Is suffering in your criteria of a faithful, healthy church? It should be. Jesus gives it to us. It's interesting that one of the seven churches in which suffering is not mentioned comes up woefully short in Jesus' evaluation. The church at Laodicea thought that it was rich, wealthy and didn't need a thing. Jesus said to her, (Revelation 3:17)

"But you do not realize that you are
wretched, pitiful, poor, blind and naked."

The same is true of the church at Sardis—they didn't suffer for Jesus and in their evaluation they came out very poorly. A suffering church, a church suffering because of faithfulness to Jesus—is a healthy church, a dynamic church, a prospering church, and a church that has a special place in the eyes of her Savior. The two churches that came out best in Jesus' evaluation, Smyrna and Philadelphia—were marked by suffering (esp. Smyrna) and keeping God's Word and not denying Jesus' name (Philadelphia). They were standing, being faithful—and were pleasing in God's sight. Faithfulness and suffering are two biblical characteristics that should be used for measuring the health of a church.

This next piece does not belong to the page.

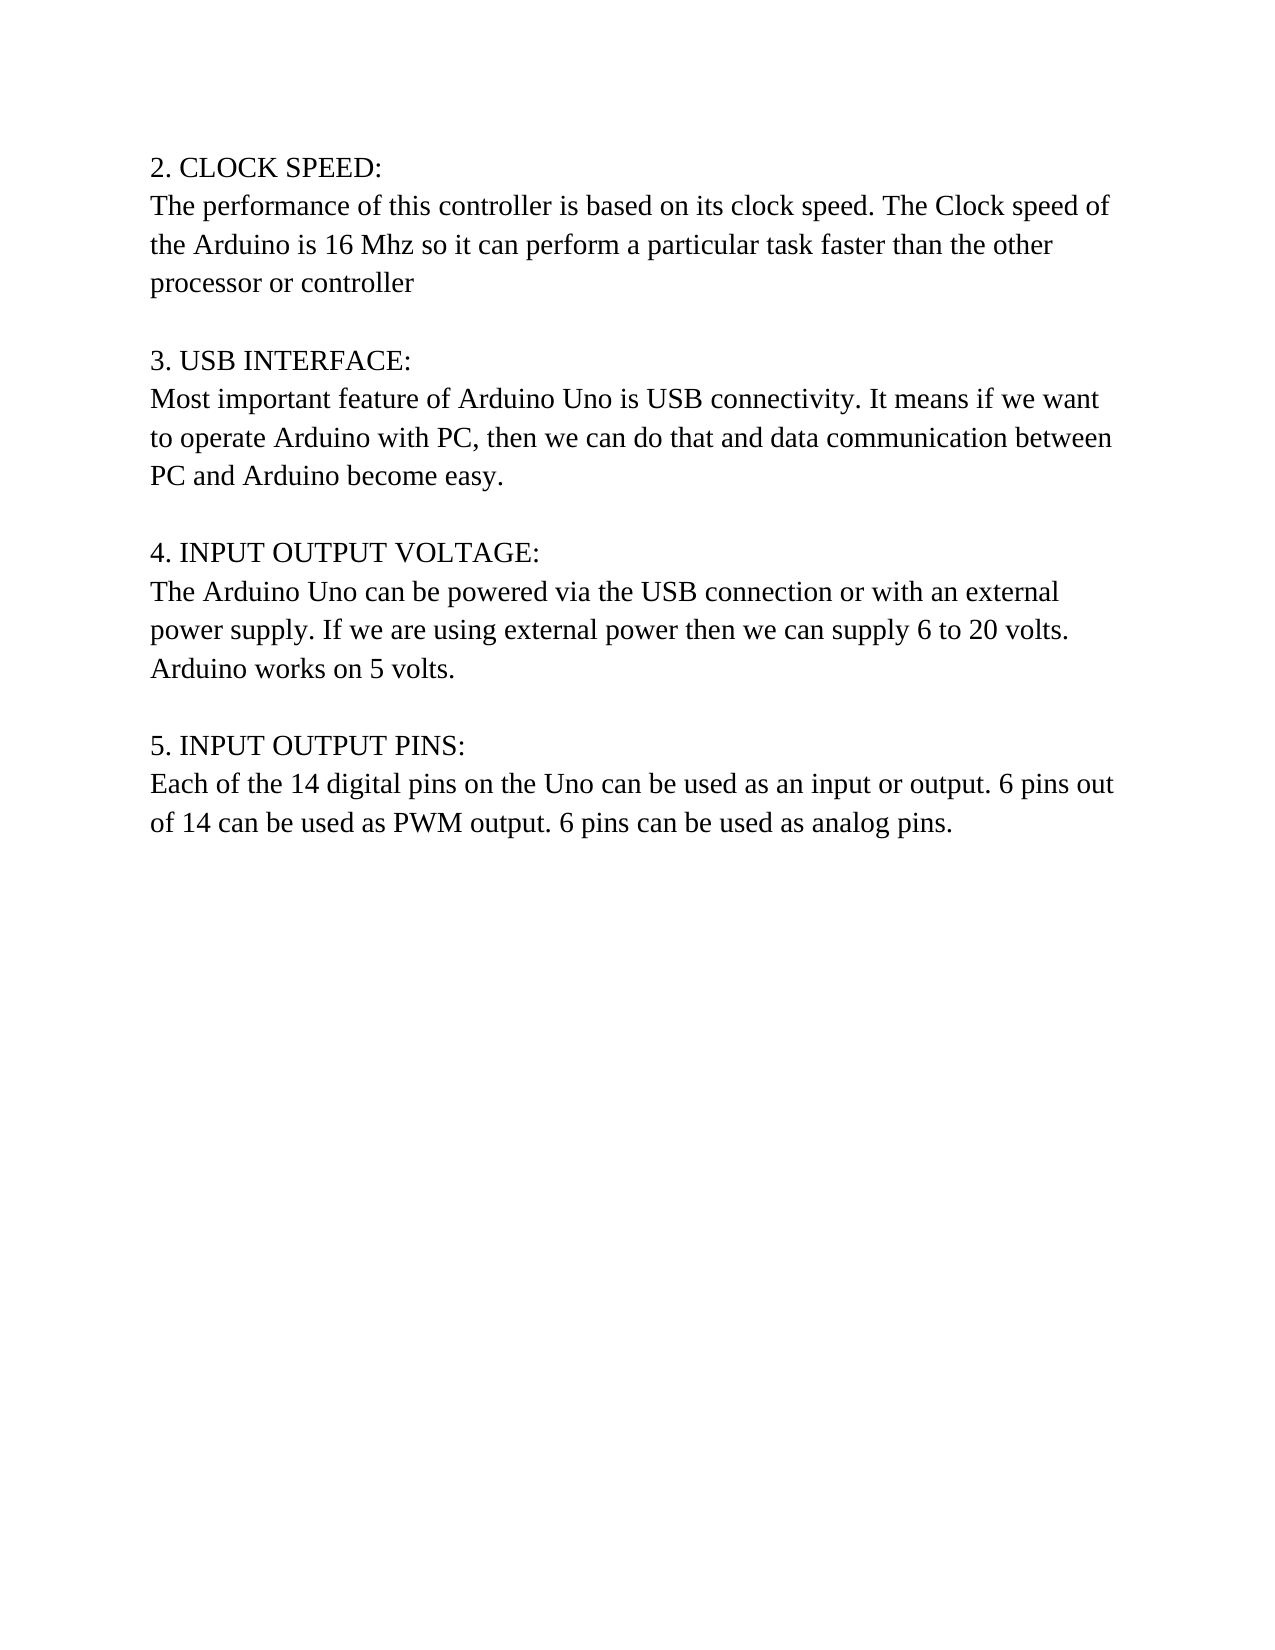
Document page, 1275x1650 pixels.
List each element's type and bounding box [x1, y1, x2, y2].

text [150, 150, 1125, 839]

Lastly, for anyone here who is not a Christian.

Suffering is part of the Christian life. I'm sure it's part of your life too. This life, with it's evil and sin can sometimes be a very difficult place. It may not be that way for you right now, but at some point it will come upon you. In this life it can come and go. But at some point it will come upon you and never leave you. On your own you have no hope of ever escaping it. Revelation and the rest of the Bible teach us that that for many people, suffering is not going to end with physical death. Indeed, it's going to intensify and become more dark and horrible. You need Jesus. Go to Jesus. Find true life in Him. Turn from your sins and believe on Jesus. If you do He will save you, and one day, (Revelation 21:4)

"He will wipe every tear from their eyes.
There will be no more death
or mourning or crying or pain,
for the old order of things
has passed away."

Go to Jesus right now. May God give you grace to do so.